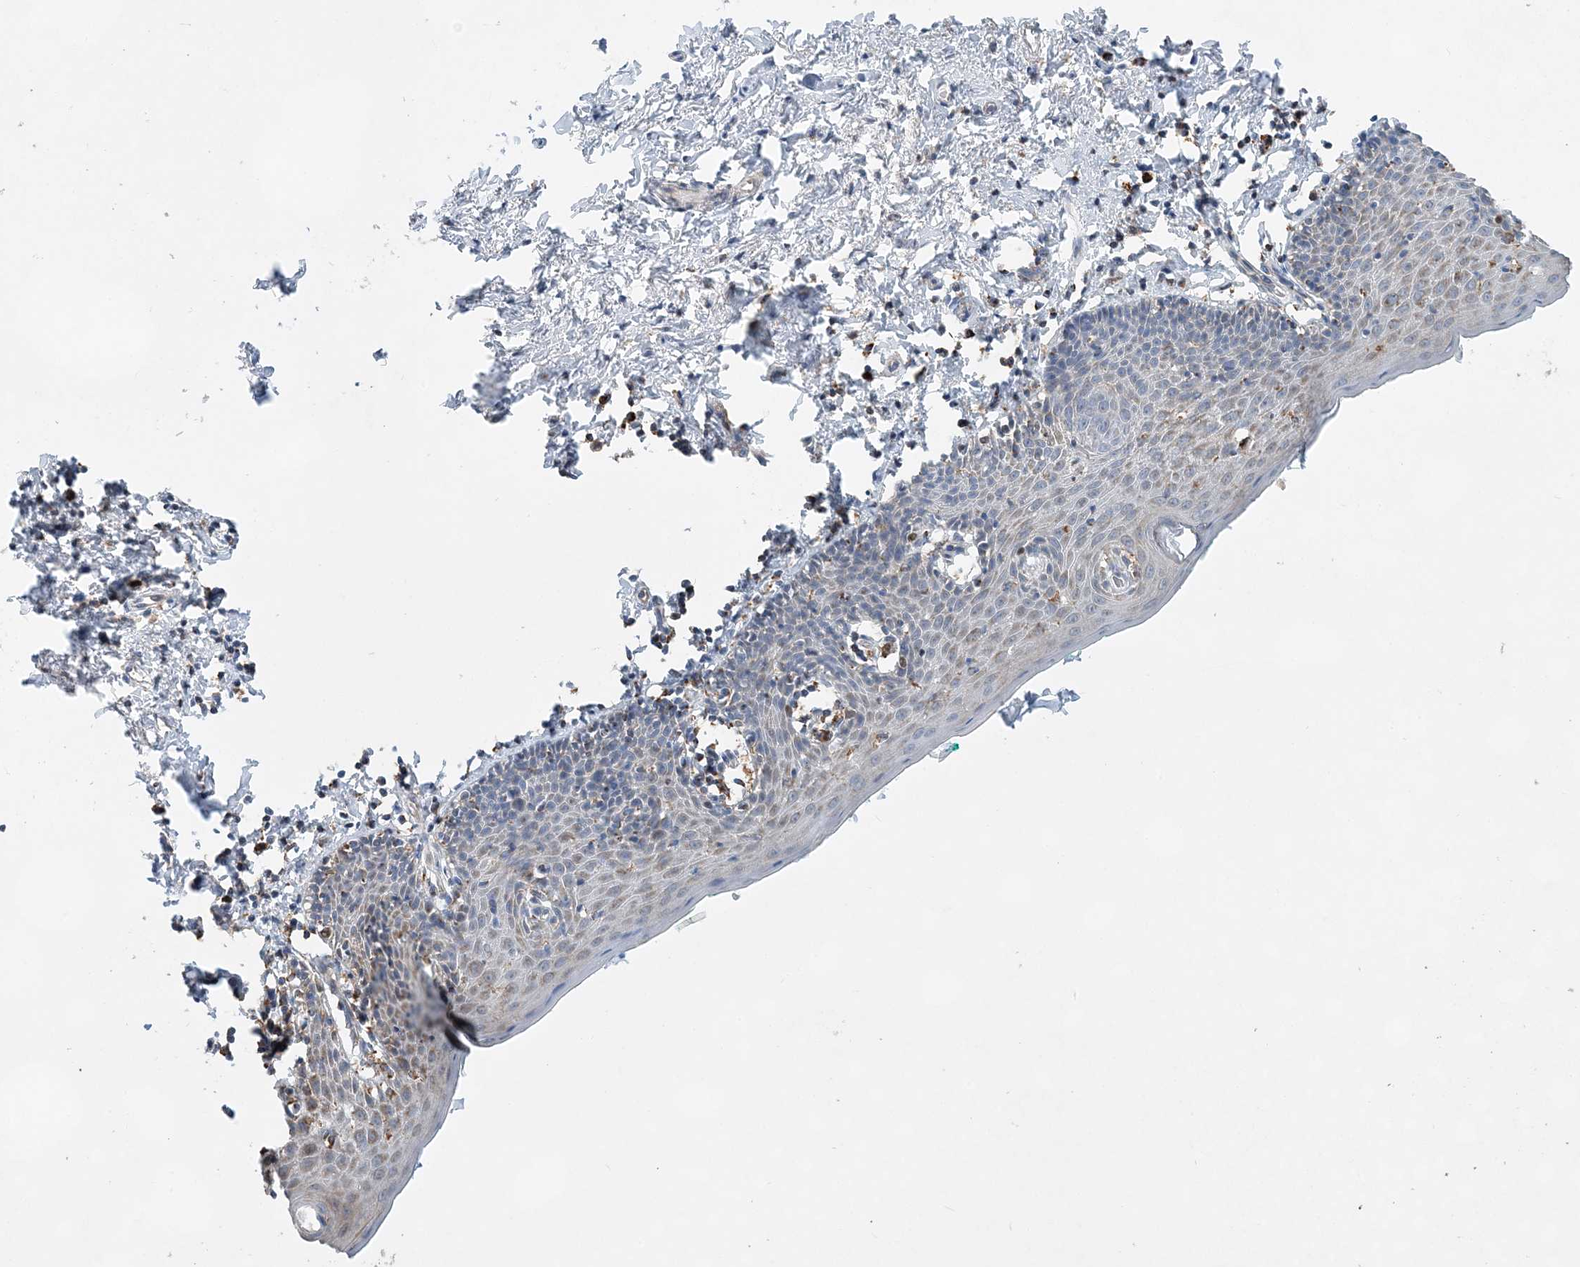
{"staining": {"intensity": "weak", "quantity": "<25%", "location": "cytoplasmic/membranous"}, "tissue": "skin", "cell_type": "Epidermal cells", "image_type": "normal", "snomed": [{"axis": "morphology", "description": "Normal tissue, NOS"}, {"axis": "topography", "description": "Vulva"}], "caption": "Human skin stained for a protein using immunohistochemistry (IHC) demonstrates no expression in epidermal cells.", "gene": "TRAPPC13", "patient": {"sex": "female", "age": 66}}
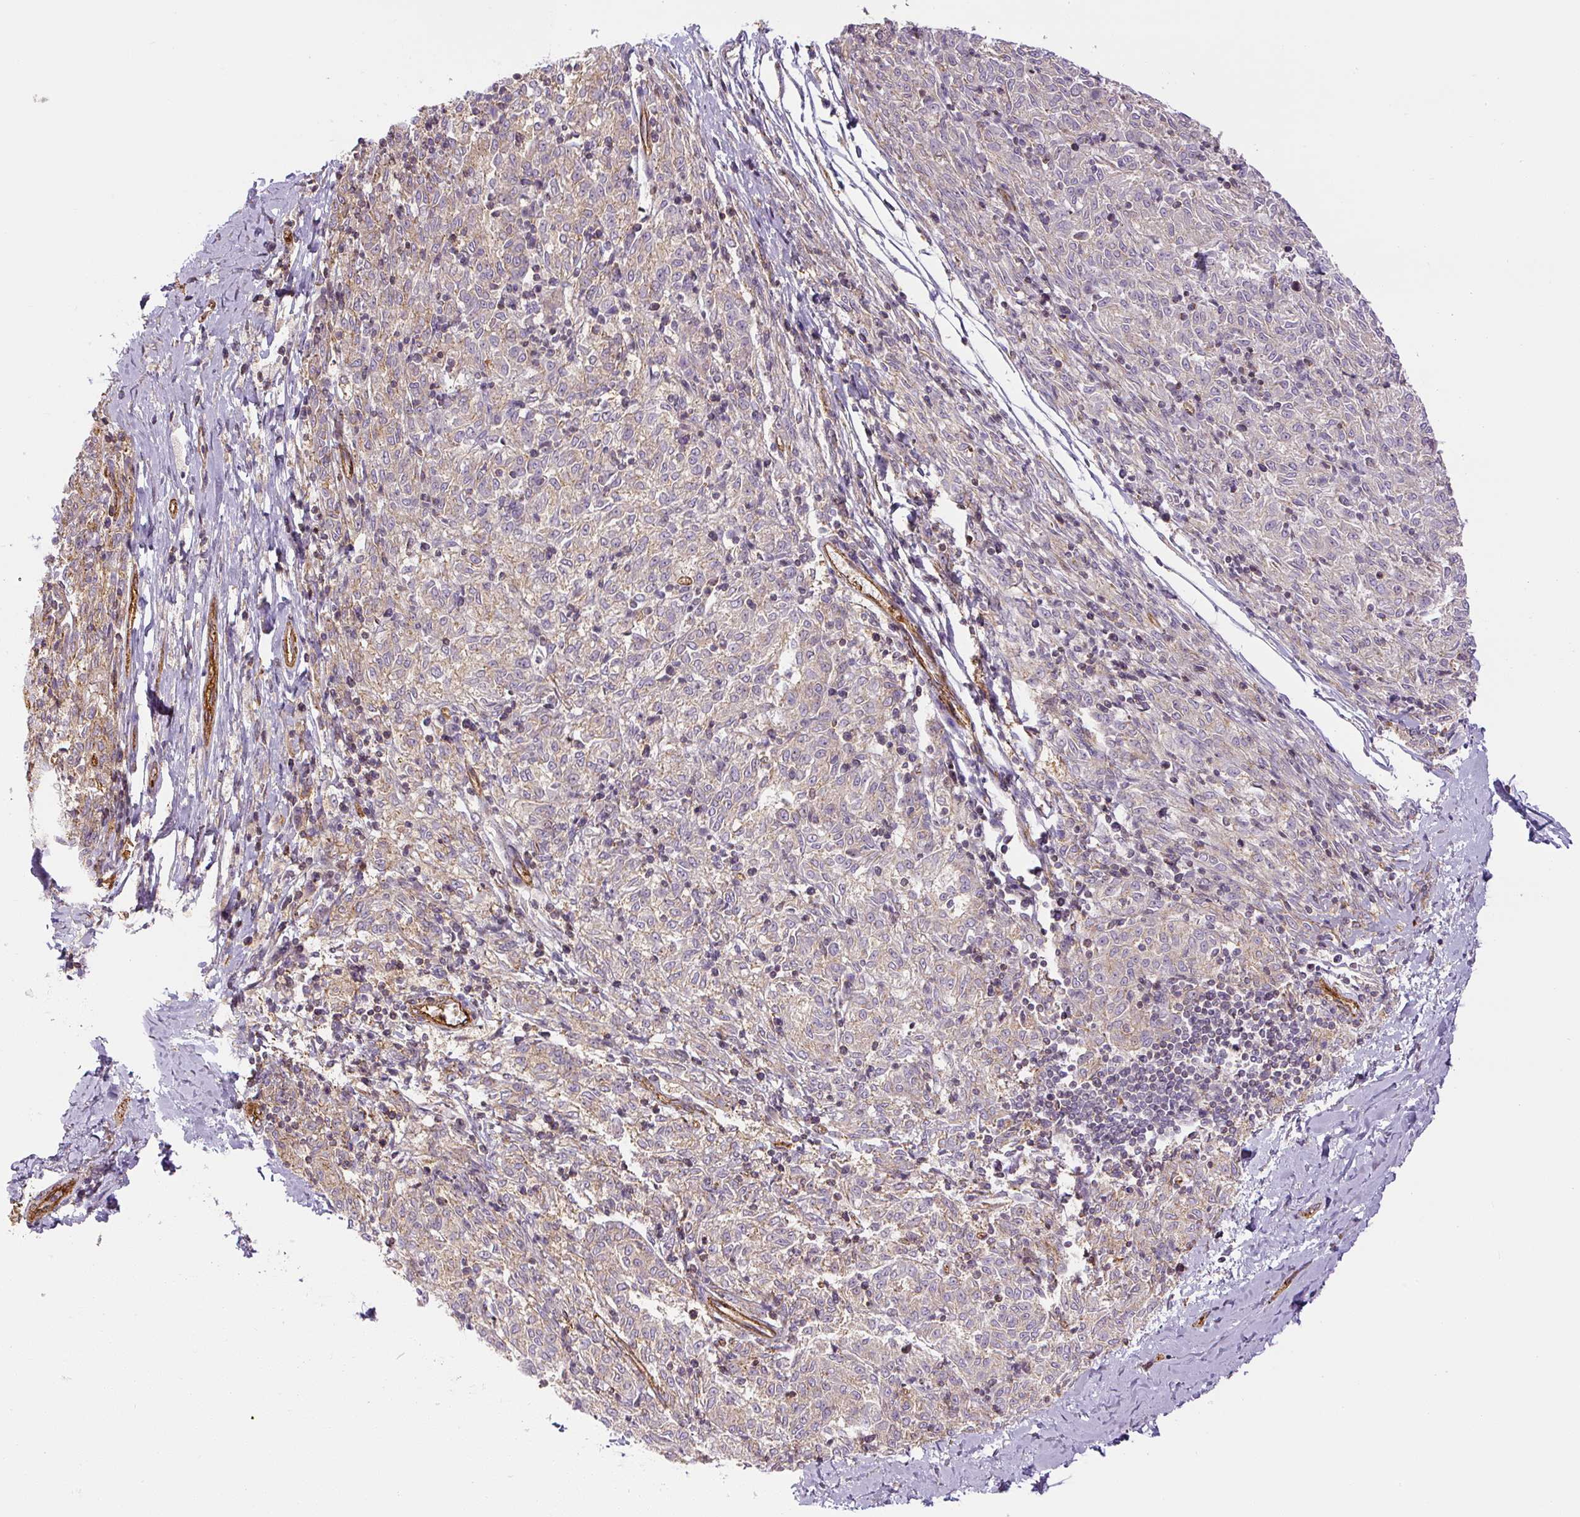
{"staining": {"intensity": "weak", "quantity": "<25%", "location": "cytoplasmic/membranous"}, "tissue": "melanoma", "cell_type": "Tumor cells", "image_type": "cancer", "snomed": [{"axis": "morphology", "description": "Malignant melanoma, NOS"}, {"axis": "topography", "description": "Skin"}], "caption": "This is an IHC micrograph of human melanoma. There is no staining in tumor cells.", "gene": "MYL12A", "patient": {"sex": "female", "age": 72}}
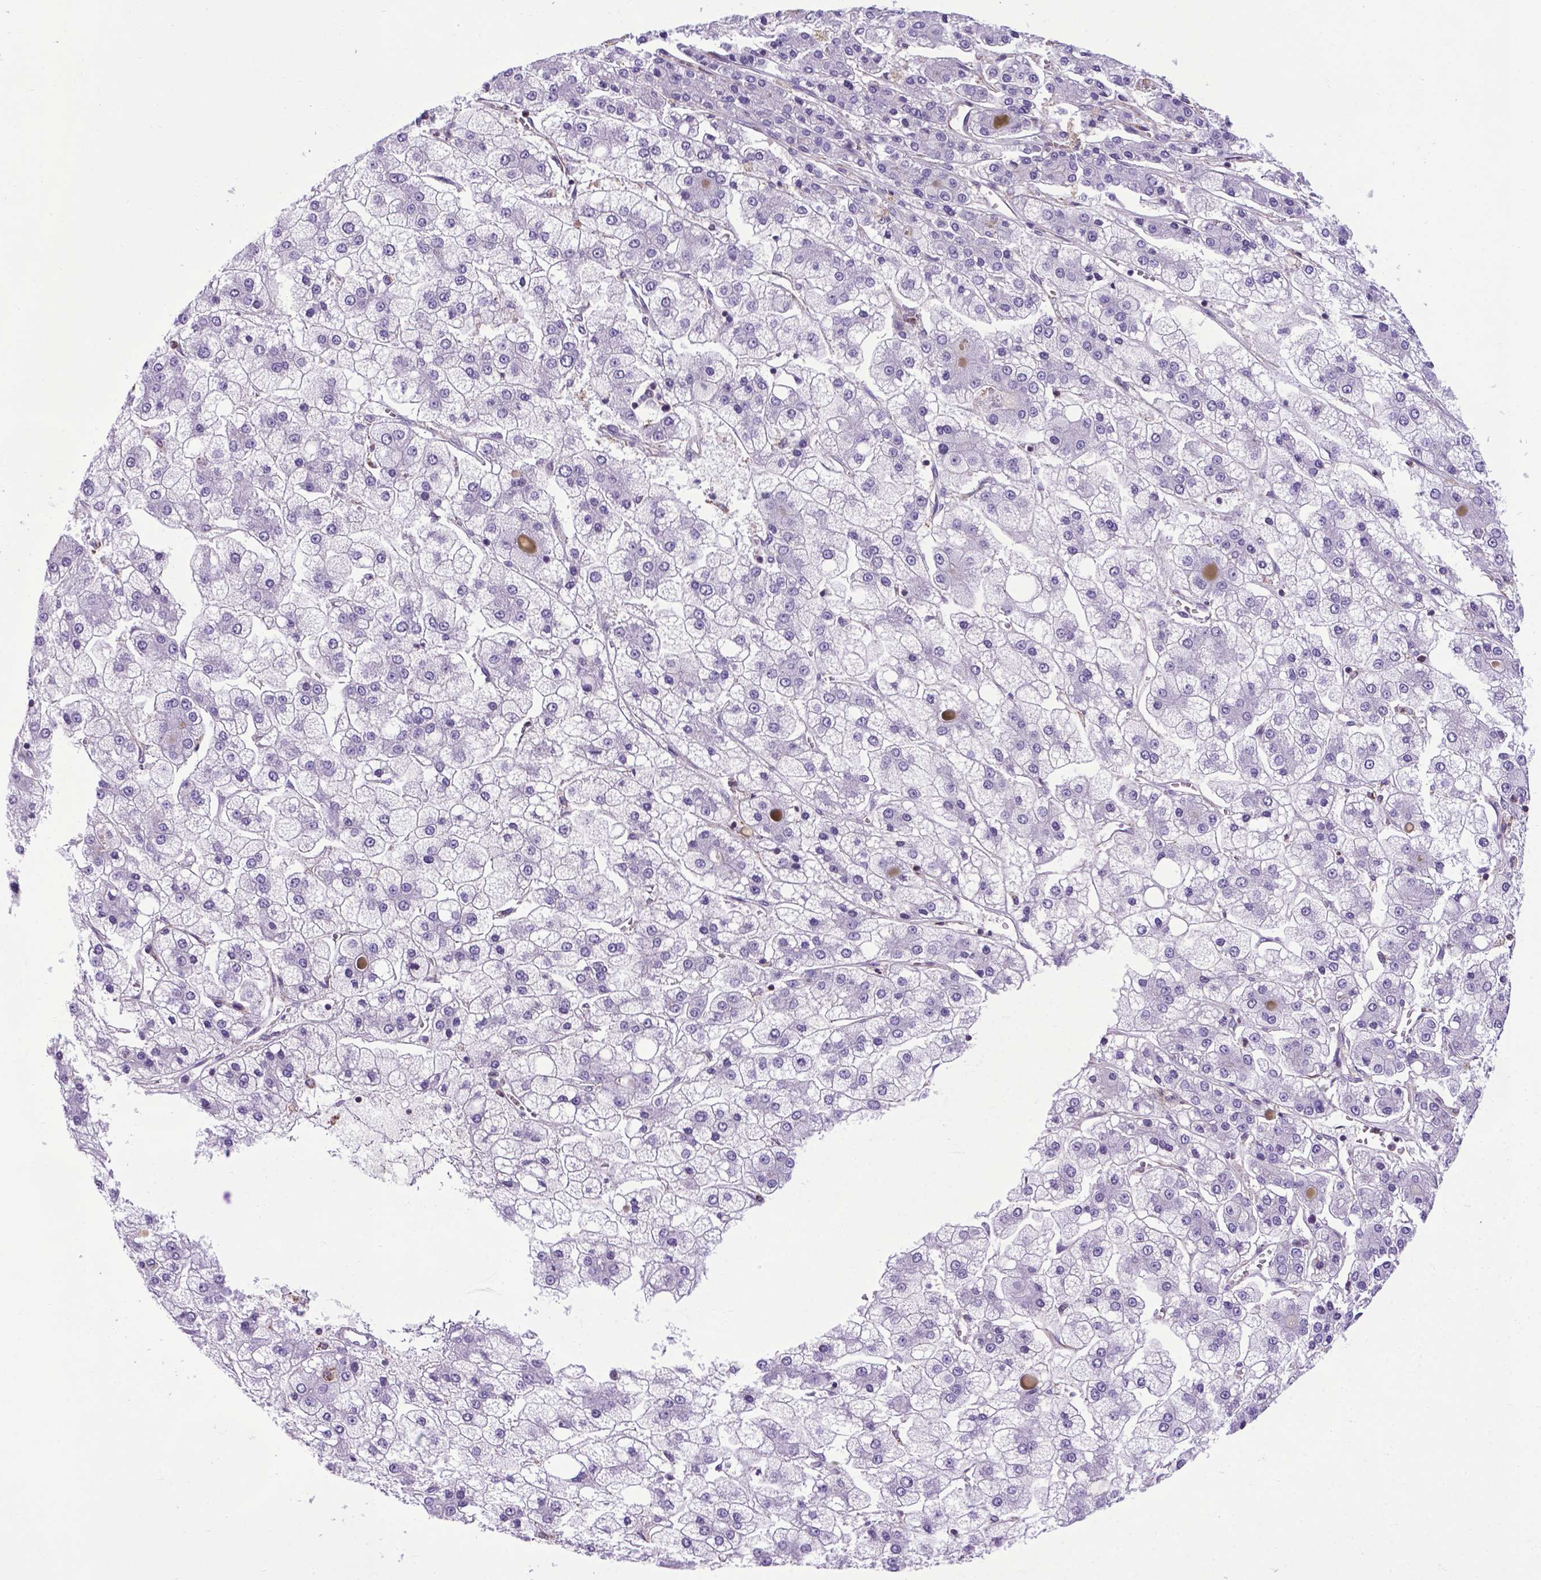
{"staining": {"intensity": "negative", "quantity": "none", "location": "none"}, "tissue": "liver cancer", "cell_type": "Tumor cells", "image_type": "cancer", "snomed": [{"axis": "morphology", "description": "Carcinoma, Hepatocellular, NOS"}, {"axis": "topography", "description": "Liver"}], "caption": "DAB immunohistochemical staining of liver hepatocellular carcinoma shows no significant expression in tumor cells.", "gene": "POU3F3", "patient": {"sex": "male", "age": 73}}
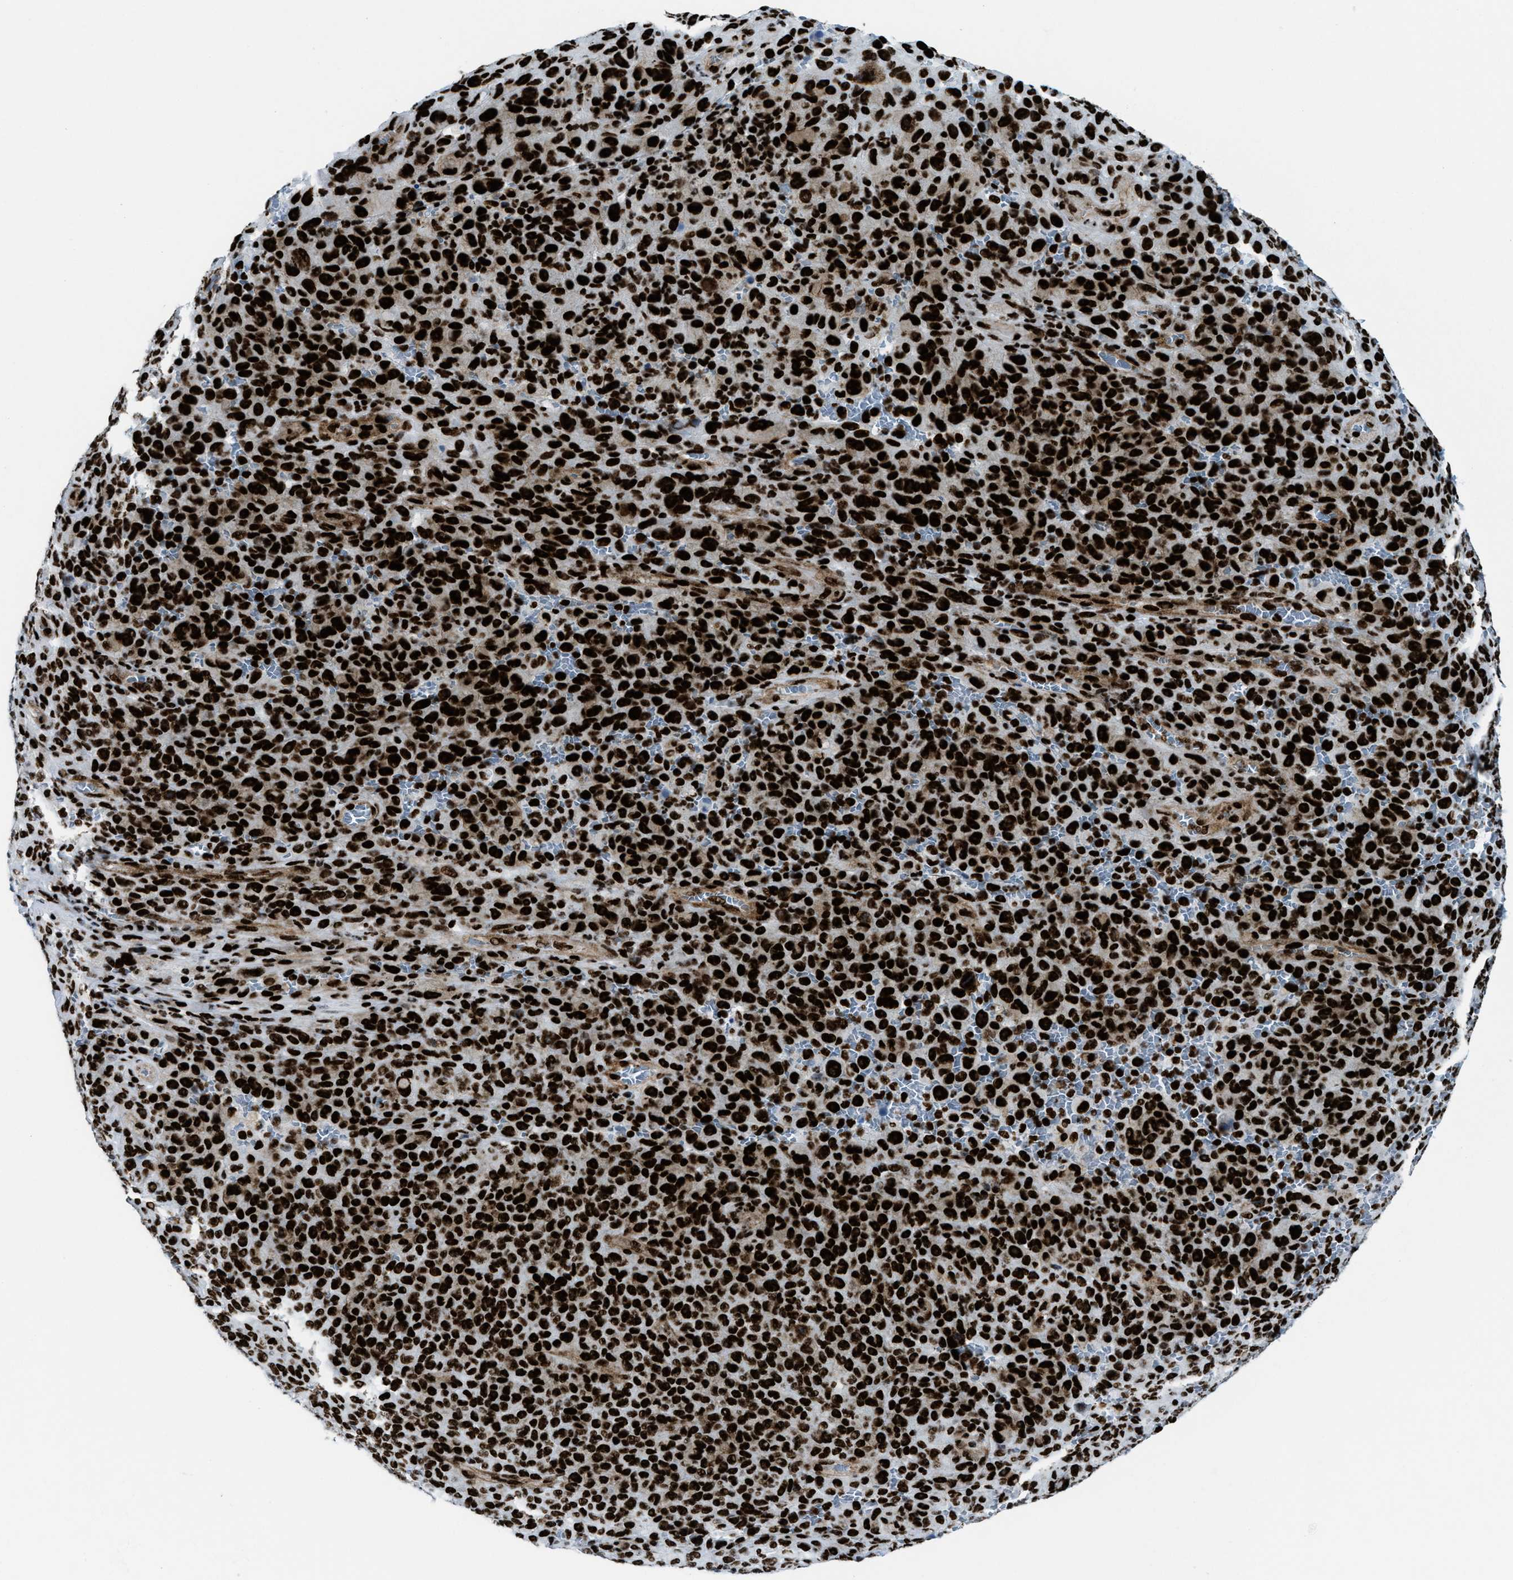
{"staining": {"intensity": "strong", "quantity": ">75%", "location": "nuclear"}, "tissue": "melanoma", "cell_type": "Tumor cells", "image_type": "cancer", "snomed": [{"axis": "morphology", "description": "Malignant melanoma, NOS"}, {"axis": "topography", "description": "Skin"}], "caption": "The micrograph reveals a brown stain indicating the presence of a protein in the nuclear of tumor cells in malignant melanoma.", "gene": "NONO", "patient": {"sex": "female", "age": 82}}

Exercise:
Each line from the one containing "immunohistochemical staining of" through the last line of the listing is to be given again exactly, with no pictures and no other lines.

Written reply:
{"staining": {"intensity": "negative", "quantity": "none", "location": "none"}, "tissue": "liver cancer", "cell_type": "Tumor cells", "image_type": "cancer", "snomed": [{"axis": "morphology", "description": "Carcinoma, Hepatocellular, NOS"}, {"axis": "topography", "description": "Liver"}], "caption": "DAB immunohistochemical staining of liver hepatocellular carcinoma shows no significant expression in tumor cells.", "gene": "POU3F3", "patient": {"sex": "male", "age": 73}}
{"staining": {"intensity": "strong", "quantity": ">75%", "location": "nuclear"}, "tissue": "melanoma", "cell_type": "Tumor cells", "image_type": "cancer", "snomed": [{"axis": "morphology", "description": "Malignant melanoma, NOS"}, {"axis": "topography", "description": "Skin"}], "caption": "The micrograph reveals a brown stain indicating the presence of a protein in the nuclear of tumor cells in malignant melanoma.", "gene": "NONO", "patient": {"sex": "female", "age": 82}}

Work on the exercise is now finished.